STATED EXERCISE: In the records below, swap "locality" for "site" from the line with "state / province: La Habana" through the end of the records. Return only those lines, with everything else unchanged.

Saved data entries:
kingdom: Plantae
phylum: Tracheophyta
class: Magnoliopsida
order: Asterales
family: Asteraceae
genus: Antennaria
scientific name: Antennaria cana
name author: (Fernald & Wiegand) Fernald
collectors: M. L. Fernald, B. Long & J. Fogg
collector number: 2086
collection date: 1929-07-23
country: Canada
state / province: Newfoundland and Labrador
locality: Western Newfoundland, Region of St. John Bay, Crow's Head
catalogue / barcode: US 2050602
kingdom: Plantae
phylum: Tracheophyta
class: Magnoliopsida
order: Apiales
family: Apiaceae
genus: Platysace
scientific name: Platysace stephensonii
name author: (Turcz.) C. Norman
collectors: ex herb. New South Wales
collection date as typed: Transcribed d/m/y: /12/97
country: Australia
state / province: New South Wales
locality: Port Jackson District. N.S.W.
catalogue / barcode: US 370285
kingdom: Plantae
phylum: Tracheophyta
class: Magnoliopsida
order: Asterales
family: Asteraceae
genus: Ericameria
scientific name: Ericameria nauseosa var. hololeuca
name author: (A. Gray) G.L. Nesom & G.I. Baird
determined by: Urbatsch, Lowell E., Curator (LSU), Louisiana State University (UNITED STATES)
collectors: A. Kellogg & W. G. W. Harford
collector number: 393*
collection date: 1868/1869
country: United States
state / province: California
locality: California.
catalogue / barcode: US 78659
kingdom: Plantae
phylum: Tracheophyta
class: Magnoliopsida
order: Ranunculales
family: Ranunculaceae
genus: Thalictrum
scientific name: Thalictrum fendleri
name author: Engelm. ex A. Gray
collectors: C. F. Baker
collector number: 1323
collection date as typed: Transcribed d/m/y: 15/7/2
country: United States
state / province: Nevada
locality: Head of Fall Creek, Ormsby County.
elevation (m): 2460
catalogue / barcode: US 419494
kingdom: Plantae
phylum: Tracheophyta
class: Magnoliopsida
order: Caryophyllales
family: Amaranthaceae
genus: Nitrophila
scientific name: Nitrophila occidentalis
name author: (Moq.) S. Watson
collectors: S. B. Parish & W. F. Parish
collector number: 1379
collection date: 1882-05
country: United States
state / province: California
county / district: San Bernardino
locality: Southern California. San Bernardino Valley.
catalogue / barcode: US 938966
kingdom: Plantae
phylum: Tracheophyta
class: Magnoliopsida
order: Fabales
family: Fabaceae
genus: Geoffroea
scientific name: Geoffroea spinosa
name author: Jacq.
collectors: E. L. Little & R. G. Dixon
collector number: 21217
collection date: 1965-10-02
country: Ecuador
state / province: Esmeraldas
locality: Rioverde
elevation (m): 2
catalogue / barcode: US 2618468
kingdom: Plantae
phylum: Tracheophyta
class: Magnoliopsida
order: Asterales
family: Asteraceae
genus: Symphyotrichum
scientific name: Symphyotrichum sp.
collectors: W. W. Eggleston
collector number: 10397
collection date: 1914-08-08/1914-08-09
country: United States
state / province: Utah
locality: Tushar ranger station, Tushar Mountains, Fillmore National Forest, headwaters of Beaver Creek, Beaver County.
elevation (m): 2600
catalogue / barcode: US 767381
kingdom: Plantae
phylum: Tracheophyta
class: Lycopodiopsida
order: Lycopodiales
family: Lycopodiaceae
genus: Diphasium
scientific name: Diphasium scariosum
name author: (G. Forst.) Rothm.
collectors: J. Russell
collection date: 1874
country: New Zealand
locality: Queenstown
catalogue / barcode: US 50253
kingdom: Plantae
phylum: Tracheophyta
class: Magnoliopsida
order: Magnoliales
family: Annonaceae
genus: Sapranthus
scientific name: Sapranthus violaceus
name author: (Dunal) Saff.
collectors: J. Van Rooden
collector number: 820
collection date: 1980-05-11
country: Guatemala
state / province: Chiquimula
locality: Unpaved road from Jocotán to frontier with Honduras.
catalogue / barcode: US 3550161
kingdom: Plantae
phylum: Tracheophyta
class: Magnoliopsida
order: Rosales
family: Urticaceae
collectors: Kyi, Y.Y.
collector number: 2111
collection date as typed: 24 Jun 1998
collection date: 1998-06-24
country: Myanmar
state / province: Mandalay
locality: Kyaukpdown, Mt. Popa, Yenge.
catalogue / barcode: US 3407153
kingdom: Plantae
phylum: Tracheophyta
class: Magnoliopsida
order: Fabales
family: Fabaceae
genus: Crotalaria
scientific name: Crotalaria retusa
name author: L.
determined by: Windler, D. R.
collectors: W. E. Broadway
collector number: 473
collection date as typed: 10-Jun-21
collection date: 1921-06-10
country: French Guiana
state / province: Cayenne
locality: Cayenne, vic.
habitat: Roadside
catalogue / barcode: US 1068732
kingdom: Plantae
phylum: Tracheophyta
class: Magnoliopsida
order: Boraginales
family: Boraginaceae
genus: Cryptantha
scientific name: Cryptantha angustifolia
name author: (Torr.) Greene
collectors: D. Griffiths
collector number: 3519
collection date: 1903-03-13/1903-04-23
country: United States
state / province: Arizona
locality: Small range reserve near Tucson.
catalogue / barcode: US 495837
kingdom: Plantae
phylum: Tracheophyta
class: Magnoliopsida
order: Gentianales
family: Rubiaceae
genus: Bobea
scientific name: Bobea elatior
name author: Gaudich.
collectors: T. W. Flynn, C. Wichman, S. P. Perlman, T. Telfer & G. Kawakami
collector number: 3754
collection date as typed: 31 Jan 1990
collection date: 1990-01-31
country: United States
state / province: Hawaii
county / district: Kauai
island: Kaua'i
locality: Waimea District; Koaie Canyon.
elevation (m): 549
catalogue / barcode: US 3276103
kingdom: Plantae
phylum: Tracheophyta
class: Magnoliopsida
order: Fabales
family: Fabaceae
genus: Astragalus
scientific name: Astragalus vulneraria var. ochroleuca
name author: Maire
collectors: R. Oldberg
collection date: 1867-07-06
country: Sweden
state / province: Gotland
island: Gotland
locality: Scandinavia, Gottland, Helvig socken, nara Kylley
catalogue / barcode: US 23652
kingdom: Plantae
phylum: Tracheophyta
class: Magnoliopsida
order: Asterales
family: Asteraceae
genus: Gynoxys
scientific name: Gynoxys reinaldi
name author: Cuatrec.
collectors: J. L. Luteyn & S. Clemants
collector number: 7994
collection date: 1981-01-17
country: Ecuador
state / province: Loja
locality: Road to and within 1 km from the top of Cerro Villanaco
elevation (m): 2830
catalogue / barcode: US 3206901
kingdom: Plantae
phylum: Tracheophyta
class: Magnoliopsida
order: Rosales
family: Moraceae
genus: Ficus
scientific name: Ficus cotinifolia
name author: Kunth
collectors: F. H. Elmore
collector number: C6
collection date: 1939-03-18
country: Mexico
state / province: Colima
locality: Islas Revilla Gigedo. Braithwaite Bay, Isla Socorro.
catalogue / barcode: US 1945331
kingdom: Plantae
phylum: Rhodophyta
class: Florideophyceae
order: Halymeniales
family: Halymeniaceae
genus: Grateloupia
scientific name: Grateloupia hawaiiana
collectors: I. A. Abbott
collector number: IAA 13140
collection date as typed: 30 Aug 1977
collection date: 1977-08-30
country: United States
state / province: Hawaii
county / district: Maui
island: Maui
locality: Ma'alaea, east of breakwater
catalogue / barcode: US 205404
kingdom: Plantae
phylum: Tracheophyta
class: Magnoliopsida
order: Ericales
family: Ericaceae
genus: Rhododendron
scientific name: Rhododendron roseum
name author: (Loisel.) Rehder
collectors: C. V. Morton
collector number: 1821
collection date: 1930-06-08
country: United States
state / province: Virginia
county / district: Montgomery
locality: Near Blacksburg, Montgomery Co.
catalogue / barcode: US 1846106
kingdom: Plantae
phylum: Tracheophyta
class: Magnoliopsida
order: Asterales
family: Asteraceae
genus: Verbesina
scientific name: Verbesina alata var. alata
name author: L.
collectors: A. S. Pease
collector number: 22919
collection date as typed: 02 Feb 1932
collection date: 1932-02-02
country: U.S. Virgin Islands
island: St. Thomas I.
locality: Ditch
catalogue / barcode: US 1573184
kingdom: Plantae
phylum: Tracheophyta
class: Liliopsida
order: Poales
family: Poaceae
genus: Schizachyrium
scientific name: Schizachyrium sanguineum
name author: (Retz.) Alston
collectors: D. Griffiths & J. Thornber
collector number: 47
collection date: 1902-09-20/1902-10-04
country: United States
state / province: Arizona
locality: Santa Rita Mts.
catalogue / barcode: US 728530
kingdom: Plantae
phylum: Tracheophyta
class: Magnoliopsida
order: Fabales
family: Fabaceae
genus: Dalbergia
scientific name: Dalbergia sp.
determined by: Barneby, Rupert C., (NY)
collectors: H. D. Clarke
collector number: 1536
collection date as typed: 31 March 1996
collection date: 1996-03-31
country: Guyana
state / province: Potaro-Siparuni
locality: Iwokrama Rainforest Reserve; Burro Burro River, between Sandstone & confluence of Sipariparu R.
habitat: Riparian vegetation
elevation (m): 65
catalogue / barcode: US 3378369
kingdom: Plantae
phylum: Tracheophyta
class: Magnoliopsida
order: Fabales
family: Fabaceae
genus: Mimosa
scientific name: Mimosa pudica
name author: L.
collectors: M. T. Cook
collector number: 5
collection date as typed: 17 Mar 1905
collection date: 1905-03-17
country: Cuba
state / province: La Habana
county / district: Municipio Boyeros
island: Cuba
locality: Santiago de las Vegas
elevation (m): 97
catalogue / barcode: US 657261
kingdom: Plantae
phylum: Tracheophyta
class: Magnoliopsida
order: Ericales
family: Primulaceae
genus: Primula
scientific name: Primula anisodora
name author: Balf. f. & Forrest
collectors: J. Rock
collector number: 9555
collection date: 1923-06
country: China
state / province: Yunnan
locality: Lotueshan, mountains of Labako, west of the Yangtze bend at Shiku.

FINAL RESULT:
state / province: La Habana
county / district: Municipio Boyeros
island: Cuba
site: Santiago de las Vegas
elevation (m): 97
catalogue / barcode: US 657261
kingdom: Plantae
phylum: Tracheophyta
class: Magnoliopsida
order: Ericales
family: Primulaceae
genus: Primula
scientific name: Primula anisodora
name author: Balf. f. & Forrest
collectors: J. Rock
collector number: 9555
collection date: 1923-06
country: China
state / province: Yunnan
site: Lotueshan, mountains of Labako, west of the Yangtze bend at Shiku.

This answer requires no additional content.